Market speculation that South Canterbury Finance is about to re-release its August prospectus for debenture bonds could be overshadowed if a United States funding consortium withdraws its $US100 million ($NZ135 million) debt facility, and additionally asks for penalty interest payments.

The $US100 million facility is South Canterbury's most pressing problem, according to one source close to the finance company, with all efforts at present focused on resolving the US funding issue.

•  Preferential shares trade down 11%

"Once that aspect is solved, everything else should fall into place," the source said of other refinancing options.

A "positive" announcement was expected to be released before the middle of next week, the source said.

The 83-year-old Timaru-based company, the largest private finance company in the country, is well past its own September 30 deadline for releasing the debenture stock prospectus.

With impaired loans and past-due-date loans in excess of $350 million and about $1 billion due in debenture releases during the coming year, South Canterbury needs a "white knight" investor, Craigs Investment Partners broker Peter McIntyre said yesterday.

"I doubt if South Canterbury will go for a public listing now with the number of issues investors have had to digest.

They desperately need a white knight," he said, saying that could be in the form of a hedge fund, investment bank or private equity injection.

In mid-August, international rating agency Standard and Poor's downgraded SCF bonds from investment grade to non-investment rating, effectively junk bonds, and a month later South Canterbury placed debenture funds into trust and ceased taking new securities as it sought to amend and reissue a prospectus put out in August.

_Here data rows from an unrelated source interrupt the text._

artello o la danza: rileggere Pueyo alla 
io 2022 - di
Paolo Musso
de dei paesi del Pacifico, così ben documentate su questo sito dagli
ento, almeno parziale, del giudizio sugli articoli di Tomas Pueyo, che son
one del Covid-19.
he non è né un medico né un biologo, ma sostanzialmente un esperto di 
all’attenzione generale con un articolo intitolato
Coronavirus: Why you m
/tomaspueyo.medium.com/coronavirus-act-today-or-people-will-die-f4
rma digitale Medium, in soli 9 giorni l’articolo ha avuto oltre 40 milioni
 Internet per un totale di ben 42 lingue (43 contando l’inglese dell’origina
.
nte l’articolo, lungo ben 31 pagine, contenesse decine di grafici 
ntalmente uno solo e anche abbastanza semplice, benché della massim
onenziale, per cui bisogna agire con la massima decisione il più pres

The downgrade triggered an entitlement that a consortium of US investors had three months in which it could call in $US100 million of funding extended to South Canterbury.

Mr McIntyre said, aside from the loan itself, the penalty interest payments, and possibly break fees, could total millions of dollars.

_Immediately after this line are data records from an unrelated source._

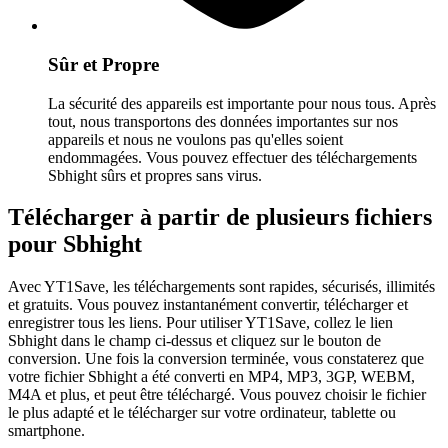
Sûr et Propre
La sécurité des appareils est importante pour nous tous. Après
tout, nous transportons des données importantes sur nos
appareils et nous ne voulons pas qu'elles soient
endommagées. Vous pouvez effectuer des téléchargements
Sbhight sûrs et propres sans virus.
Télécharger à partir de plusieurs fichiers
pour Sbhight
Avec YT1Save, les téléchargements sont rapides, sécurisés, illimités
et gratuits. Vous pouvez instantanément convertir, télécharger et
enregistrer tous les liens. Pour utiliser YT1Save, collez le lien
Sbhight dans le champ ci-dessus et cliquez sur le bouton de
conversion. Une fois la conversion terminée, vous constaterez que
votre fichier Sbhight a été converti en MP4, MP3, 3GP, WEBM,
M4A et plus, et peut être téléchargé. Vous pouvez choisir le fichier
le plus adapté et le télécharger sur votre ordinateur, tablette ou
smartphone.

A sharemarket float was mooted in early August, with Mr McIntyre picking at the time more than $200 million would be sought, based on SCF's loan book growth to $1.6 billion, but that would not be attractive to investors at present, he said.

Shareholder and South Canterbury chairman Alan Hubbard had injected $45 million into the company, and underwritten a further $25 million, but Mr McIntyre believes Mr Hubbard's financial resources have been "used to their fullest extent".

South Canterbury is also teetering on the edge of its minimum S&P rating at BB+ and should it be downgraded further it would fall outside the Government's guarantee scheme.

To remain in the extended scheme until October next year could cost South Canterbury an estimated $20 million to $25 million.